Deux semaines plus tard, j’ai quitté l’hôpital. Avant de prendre mon billet d’avion pour retourner chez moi, huit jours après, j’ai rendu une dernière visite au chirurgien qui dirigeait l’équipe opératoire. Il s’agissait d’une visite courante et d’un bilan. Le docteur s’est enquis de mes progrès et m’a dit qu’il allait prendre contact avec mon médecin à Perth, en Australie occidentale. Je lui ai offert une Bible et le livre La vérité qui conduit à la vie éternelle ; il m’a assuré qu’il allait les lire.
Bien qu’on m’ait octroyé une pension d’invalidité, j’espère pouvoir retravailler dans un proche avenir. Je fais de la natation tous les jours, je joue au golf, et j’ai dû parcourir à pied au moins 3 000 kilomètres depuis que je suis sorti de l’hôpital.
Quand j’y réfléchis, je peux dire en toute sincérité que ces deux dernières années ont été les plus riches de ma vie. Certes, la maison où je travaillais depuis vingt ans m’a licencié, considérant que je devenais un sujet à trop gros risque, mais à l’époque j’étais trop mal en point pour en être choqué.
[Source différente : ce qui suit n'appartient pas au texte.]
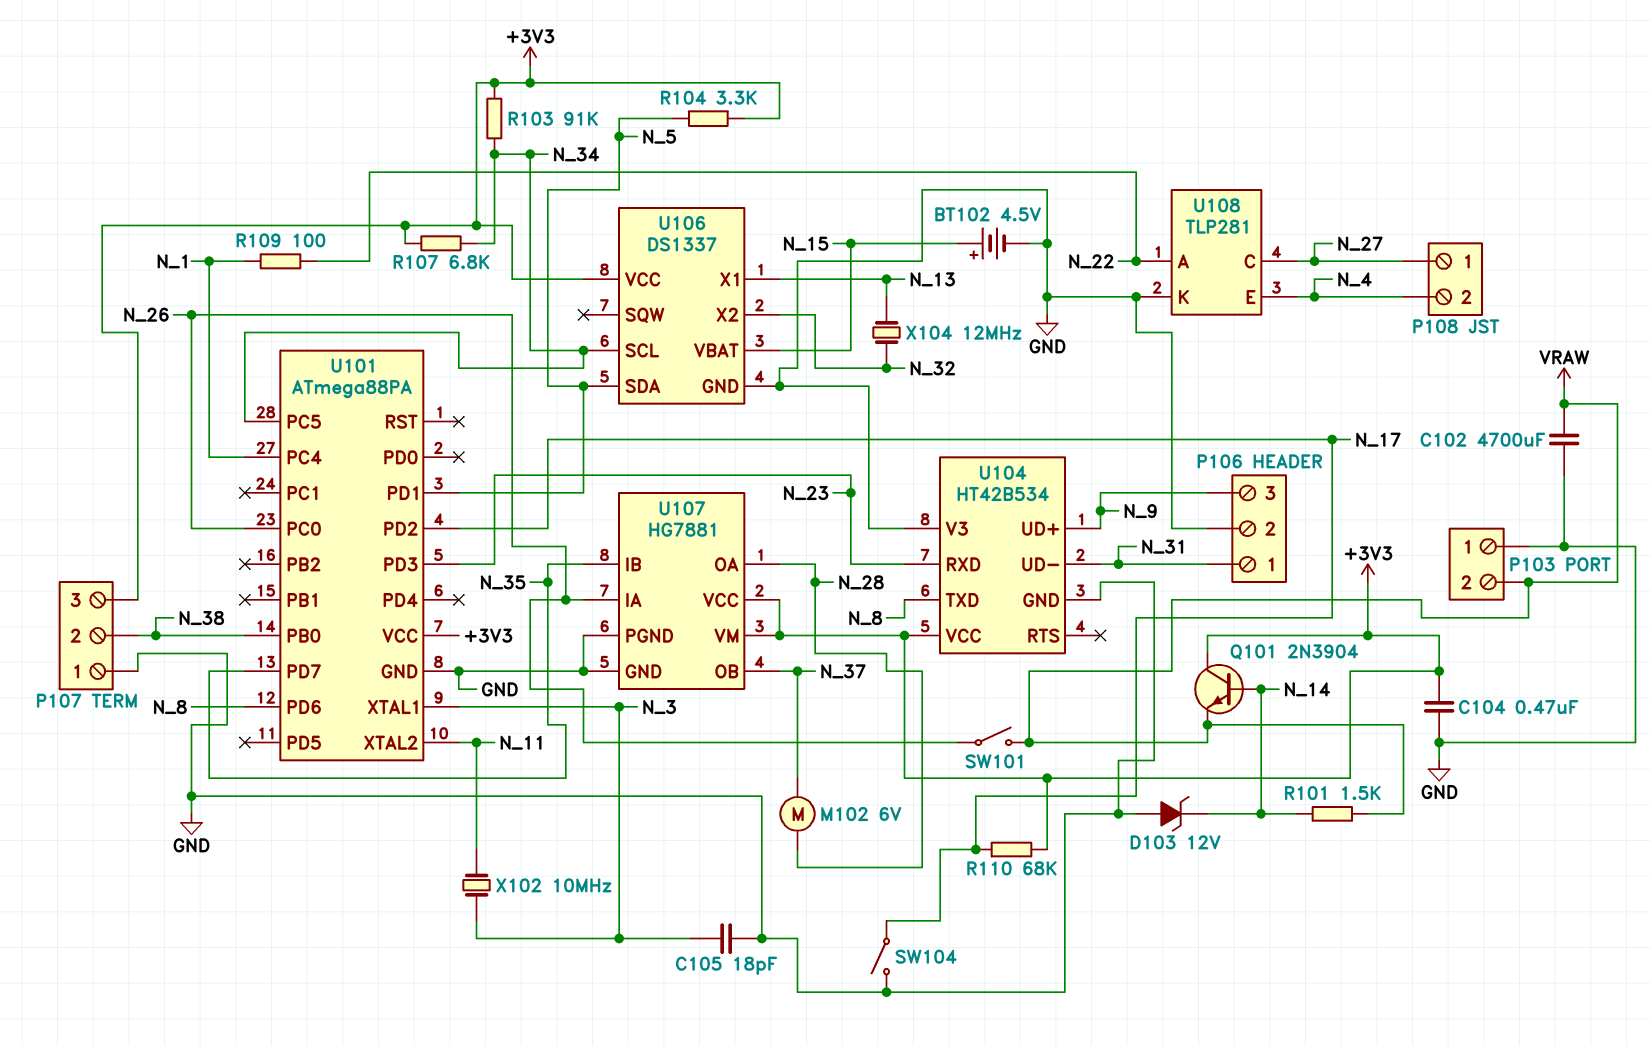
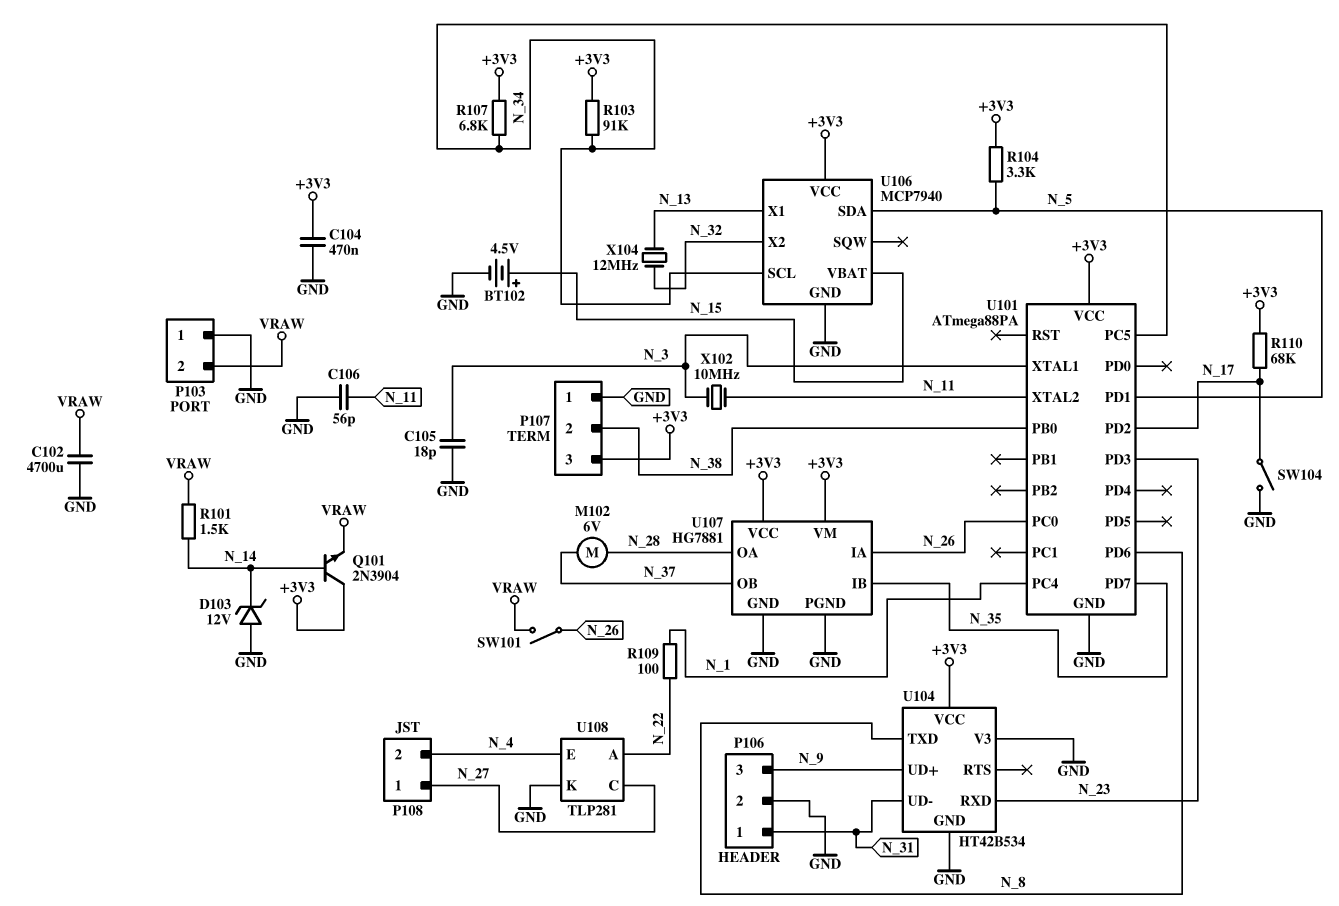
C106: none -> 56pF (GND, N_11)
U106: DS1337 -> MCP7940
Depuis, j’ai fait de nombreuses expériences enrichissantes sur le plan spirituel et je me suis mis à apprécier bien des choses.
Par exemple, je fais preuve d’une meilleure compréhension et d’une plus grande compassion pour les malades, les gens qui souffrent et les personnes âgées. Mais par-dessus tout, ma vie a désormais un sens plus profond qu’auparavant. Je ne puis exprimer par des mots l’amour que je porte à Jéhovah, mon Dieu.
Six mois après l’opération, j’ai pu recommencer à donner le témoignage de maison en maison en compagnie de ma femme. Les gens nous font entrer presque à chaque fois, ce qui nous donne l’occasion de nous asseoir pour exposer le but de notre visite. J’ai retiré beaucoup de bienfaits et de profit à parler de la merveilleuse espérance que nous donne la Bible.
Bien qu’actuellement j’aie une espérance de vie réduite et une activité ralentie du fait que je cours des risques, il est une chose qui me fortifie sans cesse : c’est de savoir que le dessein de Dieu est de donner à l’humanité la vie éternelle et une santé parfaite sous son Royaume. La Bible promet à tous ceux qui vivront sous l’administration de Dieu qu’il “essuiera toute larme de leurs yeux, et la mort ne sera plus ; ni deuil, ni cri, ni douleur ne seront plus. Les choses anciennes ont disparu”. (Rév. 21:4.) — D’un de nos lecteurs.
[Note]
a Voyez l’article “La crise cardiaque — comment faire face à ce fléau moderne”, dans Réveillez-vous ! du 22 novembre 1975.
[Illustration, page 20]
Je fais de la natation tous les jours et ma santé s’est considérablement améliorée.